---------- Excerpt ----------

2

I have set up a new cluster using Cloudera Manager 5.5.1 , these 2 properties named mapreduce.map.java.opts.max.heap and mapreduce.reduce.java.opts.max.heap seem ambiguous with the other two properties mapreduce.map.java.opts and mapreduce.reduce.java.opts.

Should I use the former or the latter set of properties ?

Roney Michael
  • 3,964
  • 5
  • 30
  • 45
user1965449
  • 2,849
  • 6
  • 34
  • 51

2 Answers2

3

Both mean the same. The way you specify these values differs.

I guess, mapreduce.map.java.opts.max.heap and mapreduce.reduce.java.opts.max.heap are specific to Cloudera distribution. Refer: Tuning YARN.

mapreduce.map.java.opts and mapreduce.reduce.java.opts are part of standard Hadoop configuration. Check the Hadoop trunk code here: MrJobConfig.java

Also, if you refer to the ticket here: https://issues.cloudera.org/browse/DISTRO-752, it discusses about setting these values.

For e.g. mapreduce.map.java.opts.max.heap and mapreduce.reduce.java.opts.max.heap are specified as (983 MB):

<property>
    <name>mapreduce.map.java.opts.max.heap</name>
    <value>983</value>
</property>
<property>
    <name>mapreduce.reduce.java.opts.max.heap</name>
    <value>983</value>
</property>

mapreduce.map.java.opts and mapreduce.reduce.java.opts are specified as: (983 MB) (I use these settings)

<property>
    <name>mapreduce.map.java.opts</name>
    <value>-Xmx983m</value>
</property>
<property>
    <name>mapreduce.reduce.java.opts</name>
    <value>-Xmx983m</value>
</property>

Observe the difference in the value. One is set as "983" and the other is set as "-Xmx983m"

Manjunath Ballur
  • 6,287
  • 3
  • 37
  • 48
  • Great answer. If they conflict (have different values e.g. one is global another is set through hive's set parameter), I guess mapreduce.map/reduce.java.opts would win over mapreduce.map/reduce.java.opts.max.heap as they are more generic? – Tagar Jan 28 '16 at 05:49
  • Yes. mapreduce.map.java.opts and mapreduce.reduce.java.opts are part of standard Hadoop configuration. These "mapreduce.map.java.opts.max.heap and mapreduce.reduce.java.opts.max.heap" seem more specific to Cloudera distribution. I have not seen these parameters in the Hadoop code. – Manjunath Ballur Jan 28 '16 at 05:53
  • Also, according to bug you referenced https://issues.cloudera.org/browse/DISTRO-752 "properties mapreduce.map.java.opts.max.heap, mapreduce.reduce.java.opts.max.heap do not seem to have any effects". So user should go with mapreduce.map/reduce.java.opts=-Xmx until that bug is fixed. I have a case with Cloudera to make sure that's how it works. – Tagar Jan 28 '16 at 05:55
  • Yes. I use standard Hadoop settings. – Manjunath Ballur Jan 28 '16 at 05:58
0

Should I use the former or the latter set of properties ?

---------- Raw data ----------

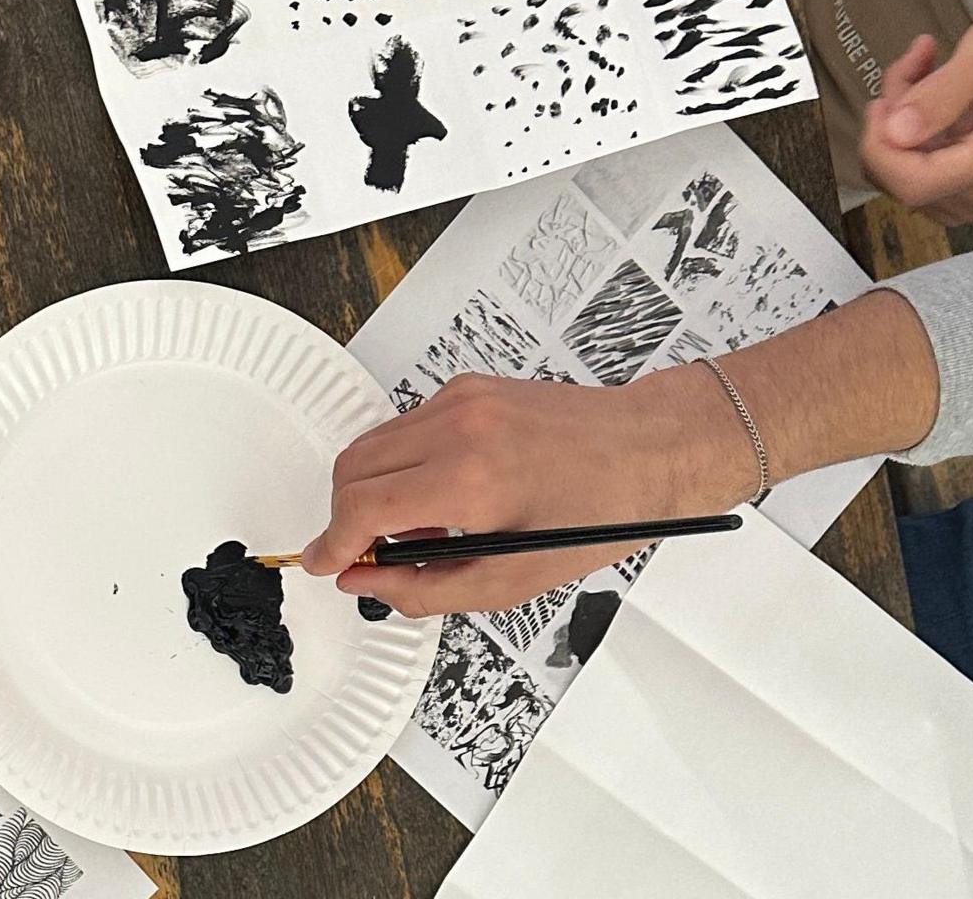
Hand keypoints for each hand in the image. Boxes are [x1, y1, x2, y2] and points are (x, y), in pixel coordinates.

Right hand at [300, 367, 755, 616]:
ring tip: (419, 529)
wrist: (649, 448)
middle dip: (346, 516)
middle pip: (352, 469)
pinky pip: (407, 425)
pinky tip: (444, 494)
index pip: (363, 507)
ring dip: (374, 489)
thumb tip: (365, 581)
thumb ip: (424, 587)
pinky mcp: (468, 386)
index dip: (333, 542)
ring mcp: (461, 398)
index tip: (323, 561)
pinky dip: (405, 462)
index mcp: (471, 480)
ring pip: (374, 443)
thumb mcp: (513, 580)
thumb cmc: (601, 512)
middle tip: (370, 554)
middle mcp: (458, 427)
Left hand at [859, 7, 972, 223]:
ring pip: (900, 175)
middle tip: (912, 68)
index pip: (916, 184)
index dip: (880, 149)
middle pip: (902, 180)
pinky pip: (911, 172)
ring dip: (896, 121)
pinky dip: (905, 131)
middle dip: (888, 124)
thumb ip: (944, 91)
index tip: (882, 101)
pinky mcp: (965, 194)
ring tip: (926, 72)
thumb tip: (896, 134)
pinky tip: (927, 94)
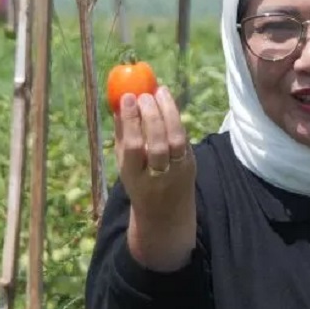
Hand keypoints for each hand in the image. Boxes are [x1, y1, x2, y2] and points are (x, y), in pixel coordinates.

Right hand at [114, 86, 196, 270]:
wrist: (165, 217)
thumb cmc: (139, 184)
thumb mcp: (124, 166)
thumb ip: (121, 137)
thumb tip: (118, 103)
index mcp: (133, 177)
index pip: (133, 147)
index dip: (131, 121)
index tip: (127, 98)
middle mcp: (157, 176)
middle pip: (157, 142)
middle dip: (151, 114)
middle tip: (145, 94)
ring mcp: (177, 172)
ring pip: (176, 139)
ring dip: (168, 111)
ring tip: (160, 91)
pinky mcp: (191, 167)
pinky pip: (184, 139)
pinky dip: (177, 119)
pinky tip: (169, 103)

----------

**Exercise objective**
In the MapReduce heap settings thread above, copy the passage that starts with "I have set up" and goes on through "mapreduce.map.java.opts and mapreduce.reduce.java.opts.".

**Solution below**
I have set up a new cluster using Cloudera Manager 5.5.1 , these 2 properties named mapreduce.map.java.opts.max.heap and mapreduce.reduce.java.opts.max.heap seem ambiguous with the other two properties mapreduce.map.java.opts and mapreduce.reduce.java.opts.